During the first week of the Tour de France, Robert Gesink (LottoNL-Jumbo) struggled. He struggled to lose time. Gesink is no longer hunting down a good general classification. Instead, the 31 year-old Dutch rider aims to get stage wins. To get the stage wins, he intentionally lost time so that his presence in a breakaway group wouldn't make the GC teams nervous. During stage 8 from Dole to Station des Rousses, Gesink reached out for the stage win a first time. He came close but fell just short for the win, finishing as runner-up behind young Lilian Calmejane (Direct Energie).
Gesink, nicknamed the condor of Varsseveld, struggled with his new role during the first few days of the Tour de France.
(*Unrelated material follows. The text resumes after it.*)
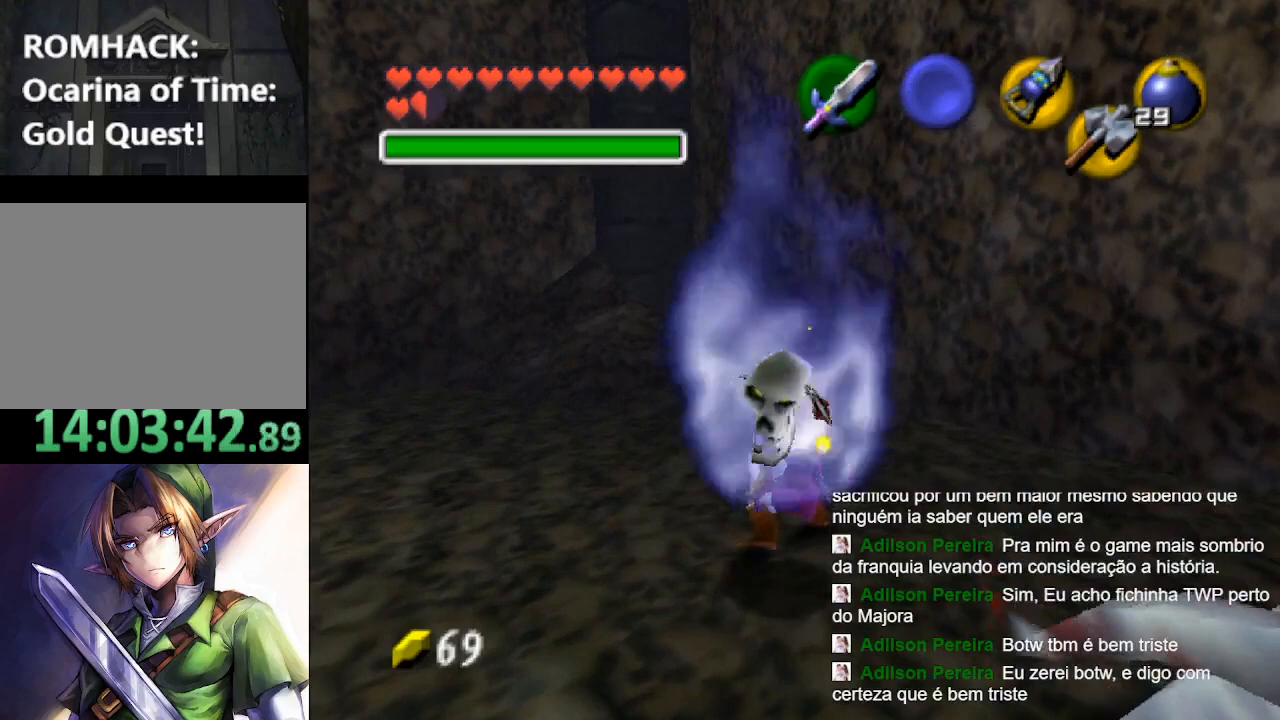
{"buttons": ["L2", "R1"], "left_stick": "center", "right_stick": "center", "events": [[233, "R1", "up"], [433, "R1", "down"], [467, "L2", "down"], [500, "left_stick", "center"]]}
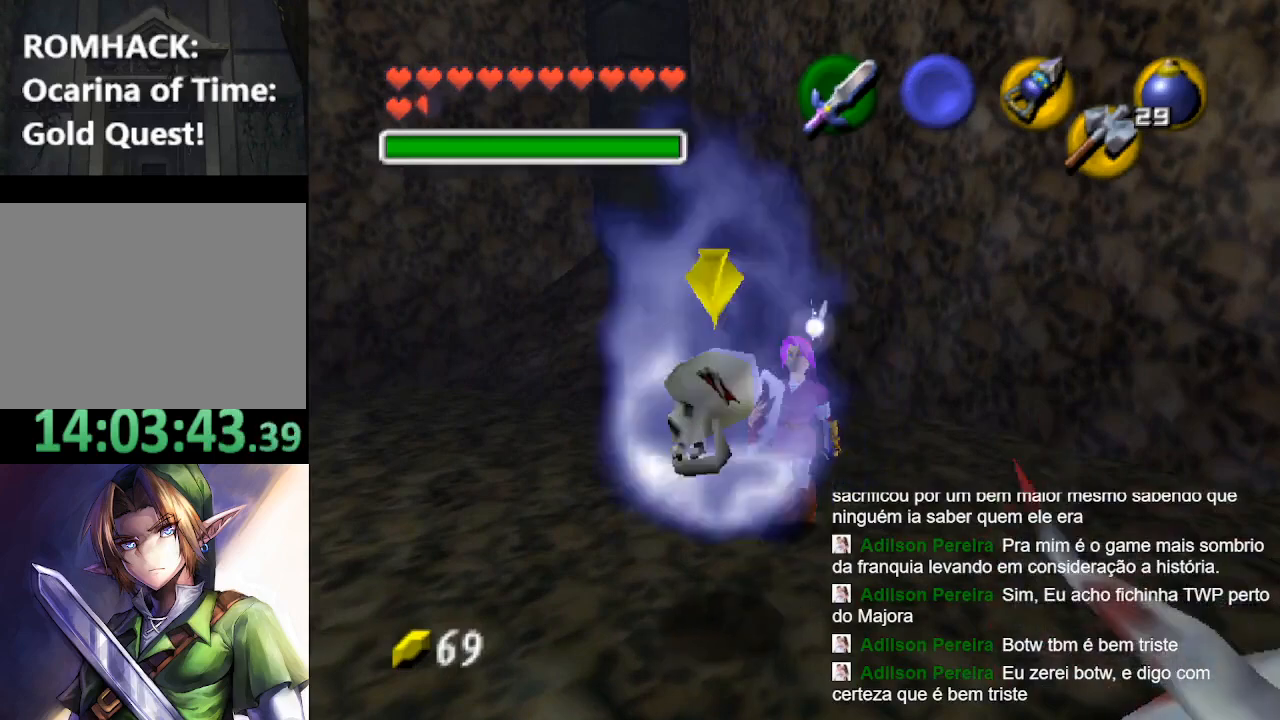
{"buttons": ["R1"], "left_stick": "center", "right_stick": "center", "events": [[100, "L2", "up"]]}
One expected him to go easy in the opening time trial in Düsseldorf, but Gesink did well in the rain, finishing in 22nd place. "I wanted to test my legs," Gesink explained.
During the second stage, Gesink still struggled to lose time, finishing in the same time as the winner. Meanwhile, breakaway specialists like Thomas Voeckler (Direct Energie), Dylan van Baarle (Cannondale-Drapac) and Tony Martin (Katusha-Alpecin) started shedding minutes. It became a topic in the Dutch media: When will Gesink finally lose time? At the uphill finish in Longwy, during stage 3, Gesink managed to let it go, losing about three minutes. He was quoted afterwards saying that he had to go real slow to lose that much time.
Gesink started the eighth stage with a deficit of 15 minutes on race leader Chris Froome (Team Sky). Still, it was very hard to get away from the peloton and then be offered enough of a lead to stay away. The presence of riders like Emanuel Buchmann (Bora-Hansgrohe), who were much closer in the GC, didn't help.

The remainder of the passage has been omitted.